Deepak Obhrai purrs his name into the phone. "It's Deepak," he says, lengthening the vowels for dramatic effect.
The seven-term Conservative MP from Calgary likes to stand out. It's why he sent out an e-mail to supporters in 2011 proclaiming himself the party's elder statesman and the most senior MP of South Asian and African descent – known as Mzee in his birth country of Tanzania.
It's why he wears a rotating collection of 50 or 60 scarves picked up from his travels around the world as the former parliamentary secretary to the minister of foreign affairs — 140 countries and counting, as he's hobnobbed with everyone from David Cameron to Vladimir Putin to Jacob Zuma, although he's lost track of the air miles. "I feel good," he says of his woven accoutrement.
And it's why the 66-year-old has declared his candidacy for leader of the Conservative Party of Canada, when few believed he would.
Mr. Obhrai is now the fifth entrant in the Conservative race, which also includes Ontario MPs Tony Clement, Michael Chong and Kellie Leitch, and Quebec MP Maxime Bernier. The leader will be chosen by party members in May, 2017.
"I feel that I can contribute immensely," says Mr. Obhrai.
Though he likes to point out the fact, Mr. Obhrai insists he's not running for leader simply "because I am the longest serving Conservative member of Parliament," having been first elected as a Reformer in 1997.
He's running because he says he worked hard to open up the party – particularly to new Canadians and immigrants, much like himself.
And he blames the Conservatives' 2015 election campaign with isolating those very groups it should have embraced.
"Many people felt excluded from this party," he says. "I felt it was very necessary that I put my efforts back."
Mr. Obhrai points to his party's positions on the niqab, notably when former prime minister Stephen Harper said the Conservatives would look at banning public servants from wearing them, and the "barbaric cultural practices" tip line as proposals that lead to their election loss last October.
"Nobody bothered asking me whether it was right or wrong. I would have told them absolutely there and then it was wrong," he says.
He is also highly critical of the Conservatives' Bill C-24, which gave the government the power to revoke Canadian citizenship from dual citizens convicted of terrorism. Mr. Obhrai supported the bill's advancement to committee, but abstained from a final vote. The Liberals have since introduced their own bill to repeal this provision.

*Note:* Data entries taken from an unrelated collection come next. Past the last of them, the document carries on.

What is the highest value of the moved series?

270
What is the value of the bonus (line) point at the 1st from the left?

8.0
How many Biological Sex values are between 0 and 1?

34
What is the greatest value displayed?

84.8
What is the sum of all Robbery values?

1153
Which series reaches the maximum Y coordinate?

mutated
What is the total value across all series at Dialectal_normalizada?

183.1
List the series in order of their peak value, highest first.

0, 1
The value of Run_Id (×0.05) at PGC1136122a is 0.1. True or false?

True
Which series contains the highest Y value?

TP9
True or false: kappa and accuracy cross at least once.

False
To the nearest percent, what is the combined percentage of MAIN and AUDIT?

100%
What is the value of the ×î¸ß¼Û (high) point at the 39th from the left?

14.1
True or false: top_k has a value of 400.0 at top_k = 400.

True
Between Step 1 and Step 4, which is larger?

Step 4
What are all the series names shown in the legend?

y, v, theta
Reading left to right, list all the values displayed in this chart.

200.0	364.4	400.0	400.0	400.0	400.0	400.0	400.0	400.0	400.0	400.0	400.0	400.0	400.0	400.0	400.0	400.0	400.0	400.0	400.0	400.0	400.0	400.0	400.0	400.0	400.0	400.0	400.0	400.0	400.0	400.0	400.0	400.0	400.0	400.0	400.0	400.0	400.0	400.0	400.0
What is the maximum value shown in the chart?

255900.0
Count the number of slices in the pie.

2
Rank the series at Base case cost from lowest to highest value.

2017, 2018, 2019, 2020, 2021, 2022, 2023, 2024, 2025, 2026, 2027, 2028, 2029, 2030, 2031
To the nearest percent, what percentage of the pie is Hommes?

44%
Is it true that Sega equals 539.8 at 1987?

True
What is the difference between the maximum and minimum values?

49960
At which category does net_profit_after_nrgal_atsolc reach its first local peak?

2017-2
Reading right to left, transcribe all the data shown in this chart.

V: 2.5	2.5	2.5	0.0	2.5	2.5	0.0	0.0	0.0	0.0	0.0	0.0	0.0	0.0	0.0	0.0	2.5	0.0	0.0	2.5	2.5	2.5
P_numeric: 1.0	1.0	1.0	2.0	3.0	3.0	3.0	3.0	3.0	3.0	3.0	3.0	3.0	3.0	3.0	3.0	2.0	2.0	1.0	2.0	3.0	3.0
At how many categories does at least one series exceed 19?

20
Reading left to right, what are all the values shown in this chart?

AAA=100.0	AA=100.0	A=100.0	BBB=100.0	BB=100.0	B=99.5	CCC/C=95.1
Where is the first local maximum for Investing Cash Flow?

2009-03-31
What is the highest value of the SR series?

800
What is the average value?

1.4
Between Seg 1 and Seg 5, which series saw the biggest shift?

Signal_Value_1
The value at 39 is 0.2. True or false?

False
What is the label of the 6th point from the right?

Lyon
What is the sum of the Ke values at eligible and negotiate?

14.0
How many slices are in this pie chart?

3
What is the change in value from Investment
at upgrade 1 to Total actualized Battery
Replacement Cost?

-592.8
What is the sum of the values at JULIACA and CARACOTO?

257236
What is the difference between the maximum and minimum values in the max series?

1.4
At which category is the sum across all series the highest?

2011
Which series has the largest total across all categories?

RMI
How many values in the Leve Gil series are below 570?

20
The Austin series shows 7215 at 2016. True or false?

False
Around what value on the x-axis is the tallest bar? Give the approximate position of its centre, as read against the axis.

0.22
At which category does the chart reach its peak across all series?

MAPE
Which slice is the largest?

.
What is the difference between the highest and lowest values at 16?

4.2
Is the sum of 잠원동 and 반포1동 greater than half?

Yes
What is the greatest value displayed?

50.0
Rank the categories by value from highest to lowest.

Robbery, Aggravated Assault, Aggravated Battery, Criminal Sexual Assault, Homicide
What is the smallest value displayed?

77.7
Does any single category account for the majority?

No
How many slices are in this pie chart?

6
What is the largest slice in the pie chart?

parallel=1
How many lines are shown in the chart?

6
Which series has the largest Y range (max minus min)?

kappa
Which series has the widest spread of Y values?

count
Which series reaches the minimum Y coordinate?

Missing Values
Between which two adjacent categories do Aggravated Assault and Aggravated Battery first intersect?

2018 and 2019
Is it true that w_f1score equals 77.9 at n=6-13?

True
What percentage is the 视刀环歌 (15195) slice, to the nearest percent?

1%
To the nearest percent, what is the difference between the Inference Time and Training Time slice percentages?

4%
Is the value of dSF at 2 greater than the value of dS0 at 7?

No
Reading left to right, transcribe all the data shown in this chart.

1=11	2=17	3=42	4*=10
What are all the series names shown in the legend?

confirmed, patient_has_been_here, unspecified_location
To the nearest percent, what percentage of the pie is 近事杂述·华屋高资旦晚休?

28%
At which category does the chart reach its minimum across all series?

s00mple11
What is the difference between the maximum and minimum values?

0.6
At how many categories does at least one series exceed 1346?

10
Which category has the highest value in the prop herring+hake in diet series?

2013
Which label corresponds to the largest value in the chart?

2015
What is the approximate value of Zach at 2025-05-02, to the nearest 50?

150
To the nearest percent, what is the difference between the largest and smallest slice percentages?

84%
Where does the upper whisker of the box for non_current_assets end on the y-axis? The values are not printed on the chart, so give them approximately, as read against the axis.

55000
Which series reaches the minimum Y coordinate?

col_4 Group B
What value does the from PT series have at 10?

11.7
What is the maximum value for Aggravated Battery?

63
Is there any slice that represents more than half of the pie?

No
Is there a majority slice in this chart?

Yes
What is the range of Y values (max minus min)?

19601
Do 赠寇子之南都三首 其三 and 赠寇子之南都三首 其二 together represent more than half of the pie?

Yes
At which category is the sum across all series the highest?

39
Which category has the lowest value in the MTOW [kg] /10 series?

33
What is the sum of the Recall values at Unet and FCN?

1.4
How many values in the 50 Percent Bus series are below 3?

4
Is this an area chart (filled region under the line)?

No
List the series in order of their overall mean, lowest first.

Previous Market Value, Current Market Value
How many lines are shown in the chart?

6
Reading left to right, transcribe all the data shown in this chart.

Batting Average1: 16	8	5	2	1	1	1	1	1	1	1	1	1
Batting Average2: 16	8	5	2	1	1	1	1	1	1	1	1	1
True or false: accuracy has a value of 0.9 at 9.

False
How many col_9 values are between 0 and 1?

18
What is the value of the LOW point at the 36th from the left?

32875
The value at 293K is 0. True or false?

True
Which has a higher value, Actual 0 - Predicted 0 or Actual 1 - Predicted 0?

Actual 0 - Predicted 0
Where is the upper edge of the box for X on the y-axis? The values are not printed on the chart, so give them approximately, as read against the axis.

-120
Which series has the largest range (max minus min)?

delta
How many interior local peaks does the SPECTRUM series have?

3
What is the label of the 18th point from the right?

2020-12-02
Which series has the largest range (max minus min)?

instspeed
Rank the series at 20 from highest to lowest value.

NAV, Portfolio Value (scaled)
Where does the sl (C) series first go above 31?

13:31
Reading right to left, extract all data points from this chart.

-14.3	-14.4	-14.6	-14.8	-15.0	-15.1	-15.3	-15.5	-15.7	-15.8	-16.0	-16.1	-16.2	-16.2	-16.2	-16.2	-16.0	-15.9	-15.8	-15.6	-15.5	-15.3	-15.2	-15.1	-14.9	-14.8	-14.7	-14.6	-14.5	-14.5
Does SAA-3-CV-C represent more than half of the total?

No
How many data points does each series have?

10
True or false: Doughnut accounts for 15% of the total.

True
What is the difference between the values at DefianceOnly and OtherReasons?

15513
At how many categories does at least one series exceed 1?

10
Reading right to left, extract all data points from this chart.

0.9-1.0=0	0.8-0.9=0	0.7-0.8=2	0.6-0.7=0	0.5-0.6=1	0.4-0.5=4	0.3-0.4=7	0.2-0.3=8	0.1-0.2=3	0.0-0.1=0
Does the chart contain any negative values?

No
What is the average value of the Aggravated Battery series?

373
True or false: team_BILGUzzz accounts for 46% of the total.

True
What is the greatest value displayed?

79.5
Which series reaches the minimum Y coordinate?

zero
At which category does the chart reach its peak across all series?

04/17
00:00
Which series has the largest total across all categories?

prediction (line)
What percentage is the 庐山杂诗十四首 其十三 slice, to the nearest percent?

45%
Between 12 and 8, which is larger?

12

"That turned out to be an advantage for the Liberals to attack us," he says.
But what an Obhrai-led party would look like is unclear. Mr. Obhrai is considered by insiders to be a bit of a wild card, cited by some as having the unpredictable attributes of a "kooky uncle."
Fiscal responsibility is an underlying theme, but when one asks how he'd unseat a popular Trudeau government, Mr. Obhrai repeats the oft-heard line that the "honeymoon" will end. He swears MPs would have more control than the Prime Minister's Office over their decisions. "This is not going to be [the] PMO running the show," he says.
Mr. Obhrai has enlisted the help of defeated Conservative MP Corneliu Chisu, elected for one term in the eastern Toronto riding of Pickering-Scarborough East in 2011, to manage his campaign.
The Romanian-born Mr. Chisu, a former military engineer who served in Afghanistan, agrees that the Conservatives isolated voters in the last campaign. "They divided and they scared people," he says.
He said Mr. Obhrai's diverse background – he was an air traffic controller in the United Kingdom before moving to Canada, and speaks five languages, with French to be "added soon"– and lengthy experience in Parliament will serve him well. "We will make sure that he will be known also in the European community," Mr. Chisu says.
Former Alberta MP Monte Solberg, who served as immigration minister in 2006, said Mr. Obhrai continues to be well connected across the country.
"He'll provide important communities in Canada with a voice into the Conservative leadership race, and that's important," he says.
Although it's been mused that Mr. Obhrai would support another potential candidate, Peter MacKay, if the former cabinet minister were to join the race, Mr. Obhrai says he is running to win.
"Suffice to say, he and I are very good friends. We have a long history of being together," he says.
Mr. Obhrai says his political motivation comes from his recognition of the chaos that bad governance can cause all over the world.
"Always it is the people who pay the price," he says. "It forms the basis of why I should run."